Dopo aver interpretato Che Guevara, l'attore Benicio Del Toro si cala nel ruolo di un'altra icona latinoamericana, seppur antitetica a quella: Pablo Escobar, il celebre narcotrafficante colombiano. L'occasione gli è fornita da "Paradise Lost", opera prima di Andrea Di Stefano, quarantaduenne attore romano dal curriculum internazionale, appena uscita in Italia col titolo "Escobar". Come esordio alla regia il film è senz'altro notevole e mischia diversi generi, dal biopic, al thriller, all'action movie.
Siamo nel 1983. Nick (Josh Hutcherson), un giovane surfista canadese, corona il desiderio di trasferirsi col fratello (Brady Corbet) in Colombia, sulla spiaggia, in un vero e proprio paradiso terrestre. Lì conosce Maria (Claudia Traisac) della quale s'innamora. Il sentimento è ricambiato, i due si fidanzano e tutto procede come in un sogno fino a quando la ragazza presenta al compagno lo zio, il ricchissimo boss del narcotraffico Pablo Escobar, a capo del cosiddetto Cartello di Medellìn. La vicinanza con un uomo tanto potente e corrotto, costerà a Nick la perdita dell'innocenza e porterà irreparabili conseguenze nella sua vita.
Di Stefano sembra aver davvero imparato molto oltreoceano e fa piacere constatare la nascita di un nuovo regista italiano, anche se a credere in lui sono stati sostenitori esteri: i finanziamenti della pellicola vengono da Francia, Spagna e Belgio. Tra i produttori figurano, inoltre, le due star hollywoodiane di punta del cast: Del Toro e Hutcherson (celebre coprotagonista della saga "Hunger Games"). Il film è quasi suddiviso in due parti: una in cui Escobar è il re della cocaina e una in cui si narra la sua caduta. Si riportano fatti reali colti però attraverso lo sguardo di un personaggio di fantasia, quello del coprotagonista Nick, perciò gli eventi noir sono romanzati con toni romantici e melò.

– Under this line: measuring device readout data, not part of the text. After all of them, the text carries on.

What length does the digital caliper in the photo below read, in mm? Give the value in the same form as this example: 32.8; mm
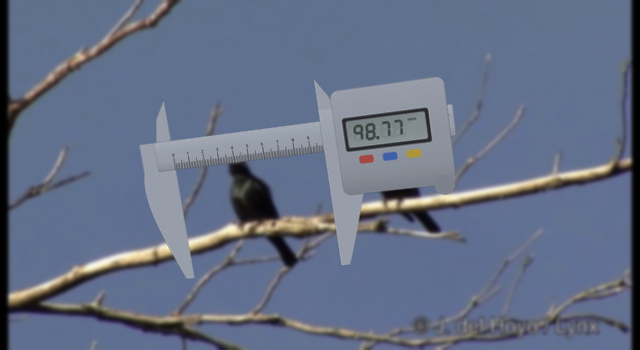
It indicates 98.77; mm
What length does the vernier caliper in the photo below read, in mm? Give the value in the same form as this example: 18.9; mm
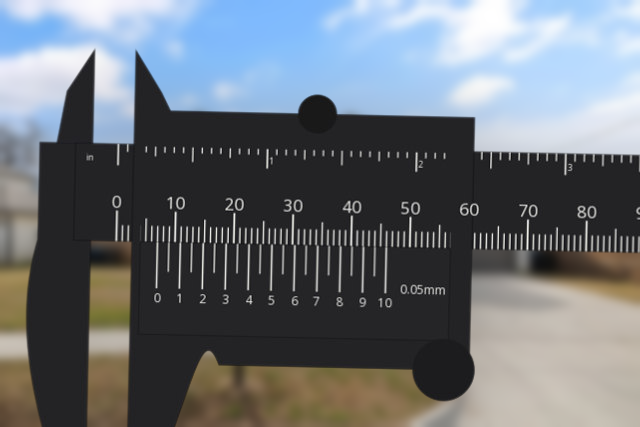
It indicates 7.0; mm
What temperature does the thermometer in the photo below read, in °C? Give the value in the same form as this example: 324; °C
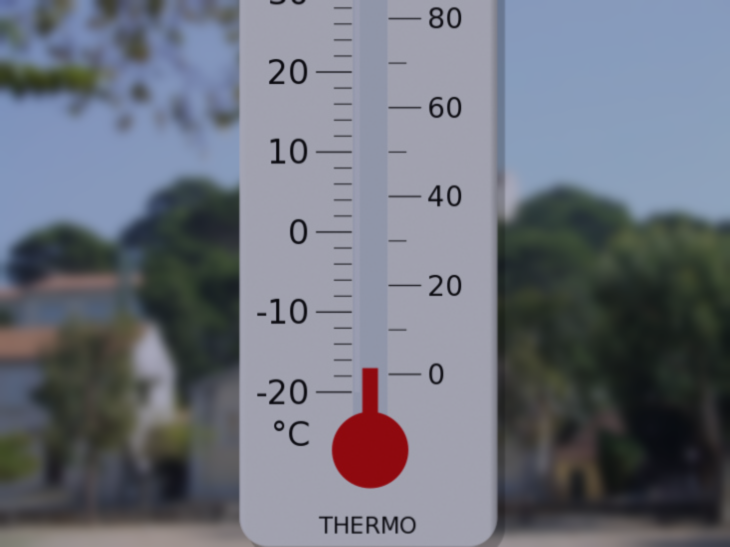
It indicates -17; °C
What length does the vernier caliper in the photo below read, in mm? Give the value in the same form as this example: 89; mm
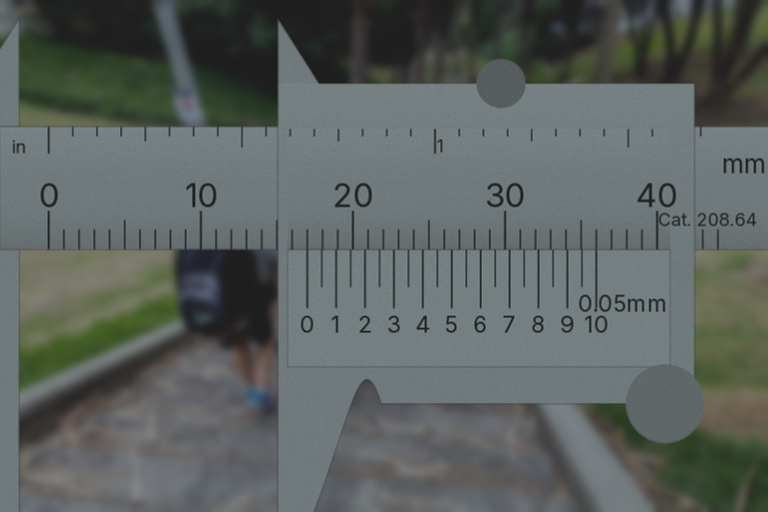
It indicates 17.0; mm
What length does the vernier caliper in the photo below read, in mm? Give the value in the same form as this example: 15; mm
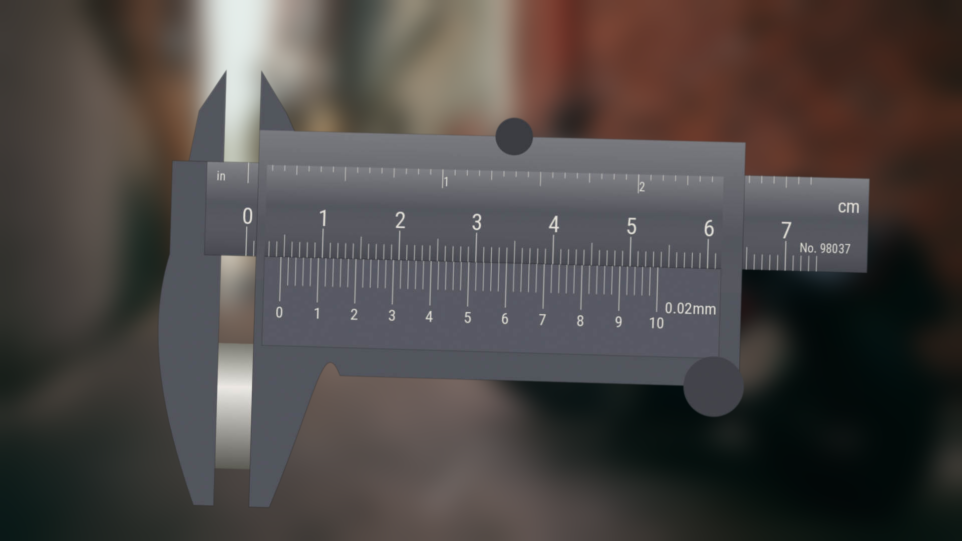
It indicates 4.6; mm
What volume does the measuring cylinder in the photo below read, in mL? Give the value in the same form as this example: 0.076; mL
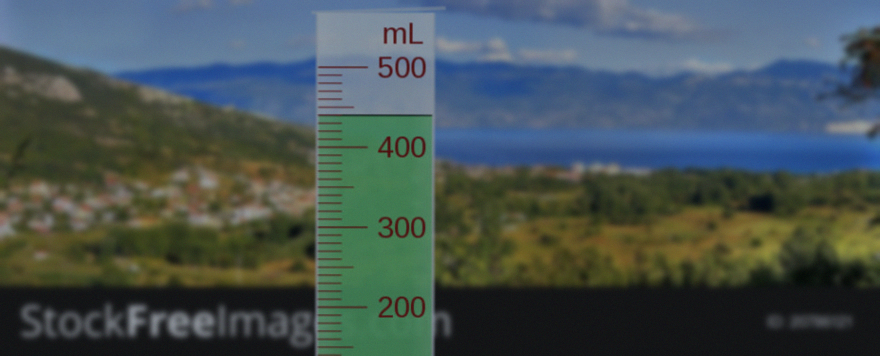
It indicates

La costruzione narrativa non è molto fluida. Dopo un'introduzione piuttosto lunga e lenta si ricorre a sbalzi temporali che potrebbero disorientare. Il ritmo si fa quindi incalzante e la tensione diventa infine viscerale. Alcuni personaggi di contorno hanno una caratterizzazione non troppo coerente, ma ci si fa poco caso dal momento che il centro carismatico del racconto, l'Escobar di Benicio Del Toro, canalizza l'attenzione in maniera ipnotica. L'attore dà una performance di grande forza, rendendo il personaggio magnetico e intenso fin dalla sua sola presenza, anche nei momenti più tranquilli come quelli ad esempio in cui il criminale legge fiabe ai figli. Forse valeva la pena confezionare una biografia classica avendo a disposizione un attore in stato di grazia alle prese con un personaggio così corposo e ambivalente, maniaco dell'immagine e idolatrato dal popolo come un benefattore nonostante i suoi tanti massacri.